- [EXERCISE AIM] Line tally for the word "index": count the lines below that contain it and reply with the number alone.

- [EXERCISE INPUT]
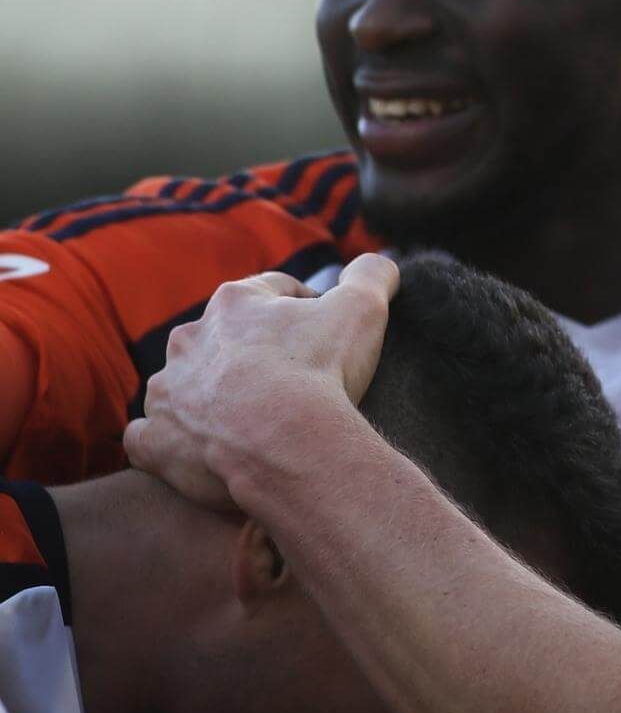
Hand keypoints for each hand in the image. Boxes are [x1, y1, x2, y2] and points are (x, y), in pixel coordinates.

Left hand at [123, 254, 398, 510]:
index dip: (305, 307)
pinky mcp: (154, 441)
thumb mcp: (363, 308)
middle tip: (291, 381)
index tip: (326, 332)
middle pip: (222, 337)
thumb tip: (380, 262)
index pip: (272, 291)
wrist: (286, 444)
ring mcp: (166, 392)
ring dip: (207, 397)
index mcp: (235, 303)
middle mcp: (189, 340)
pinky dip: (167, 442)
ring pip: (181, 385)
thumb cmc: (321, 371)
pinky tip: (194, 449)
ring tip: (247, 421)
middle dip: (251, 353)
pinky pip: (148, 438)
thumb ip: (371, 274)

- [ANSWER] 4